Through LTAN and Resilient Strategies, healing justice organizations Francisca has founded and co-founded respectively,  Francisca continues her work as a community organizer by organizing therapists and healers. She shares how her work with LTAN feels different. “I have always organized working class and poor people of color—mostly U.S.-based Black people and Black and also non-Black Latinx peoples.  Organizing any community comes with its challenges. Organizing a diverse group of Latinx people with different identities, backgrounds, and migration statuses feels very familiar, but what is definitely new territory is organizing folks who have a higher education, who are seen as professionals, and have a middle class status. I think one of the challenges I am currently navigating is the lack of awareness in this sector about what they do not know. By that I mean that a degree and extensive practice in the mental health profession does not automatically mean one has the skills to teach, create curriculum, or create trainings around that knowledge or facilitate a learning space for migrant people who are most impacted by the system. That is a gap that we as network staff with organizing experience can address and support in closing so that our members who are Latinx mental health professionals, can grow into that role and develop those skills and practice. We support them in this journey.”

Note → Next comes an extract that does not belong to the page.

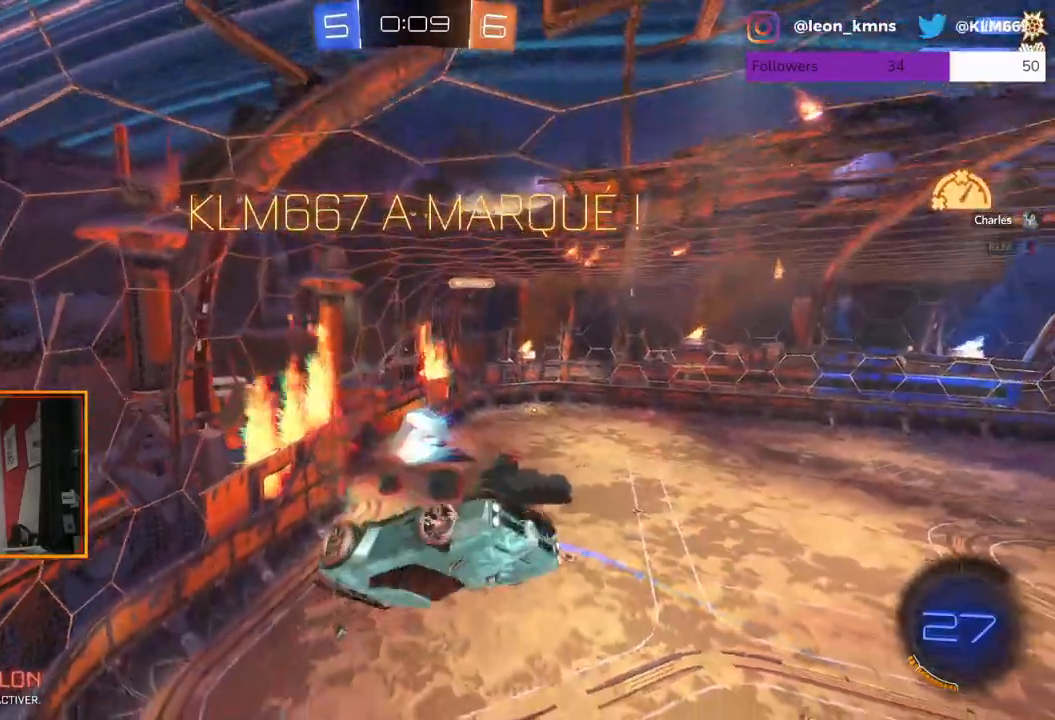
{"buttons": [], "left_stick": "center", "right_stick": "center", "events": [[150, "left_stick", "up-right"], [167, "R1", "up"], [250, "R1", "down"], [383, "R1", "up"], [400, "L1", "up"], [500, "left_stick", "center"]]}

Another challenge I have experienced in this work is that oftentimes in the therapist community, new therapists feel a commitment to working towards social justice and working with poor folks for the first few years out of school, but once they obtain full licensure, there is a sense of having “made it.” I see many of us shift away from this work towards a sense of having already paid their dues in those first few years, and so prices get hiked up and their services stop being accessible to working class folks. Many become less committed to working towards social justice, towards volunteering their time etc. I personally get frustrated when I hear therapists say that providing therapy is enough and is social justice work in and of itself. I see these trends a lot in mostly White therapists but also among therapists of color. I know therapists deserve to get paid, but it is complex because people who we need in the movement end up leaving and the people who need services don’t get them. 

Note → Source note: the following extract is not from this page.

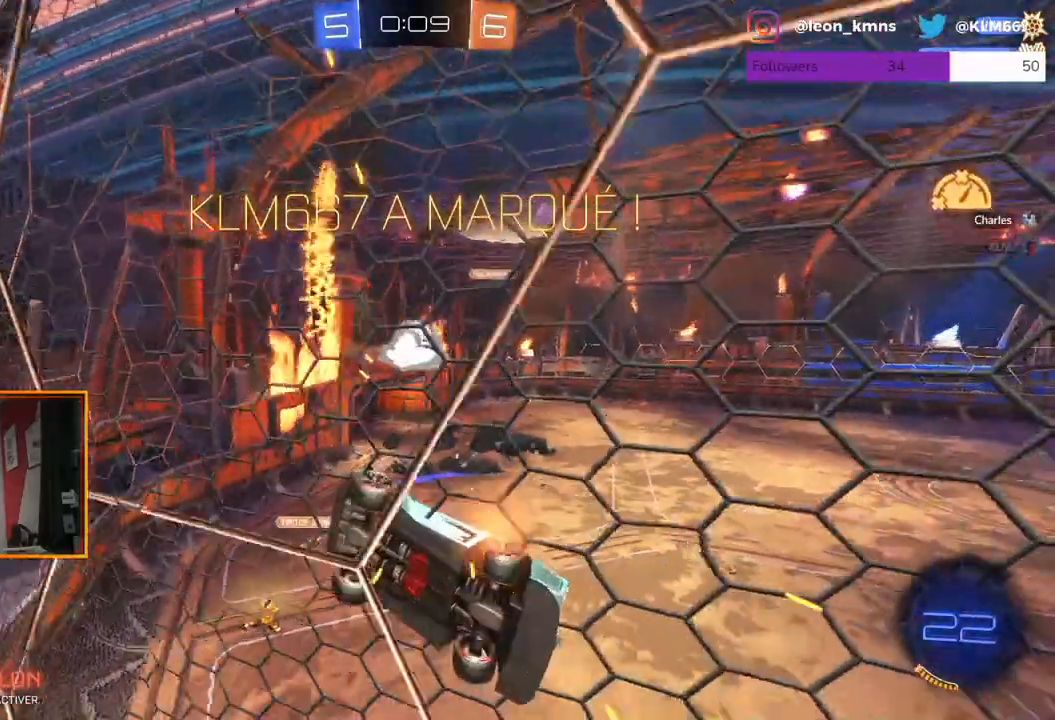
{"buttons": [], "left_stick": "down-left", "right_stick": "center"}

Along these lines, as a message to apolitical therapists, Francisca says “As a trauma healing practitioner myself, I know that the systems causing the conditions that lead to people’s pain will continue causing harm.  It is not enough to provide therapy work for someone to cope with this legacy. We must build toward transforming the conditions that create this harm in the first place, otherwise we are simply putting a band-aid on a gushing societal wound. Therapists can be agents of change, not in protesting in the streets but in joining movement and seeing their healing work as a critical part of building a movement to transform society.” 

I personally would like to see more of them in the streets though.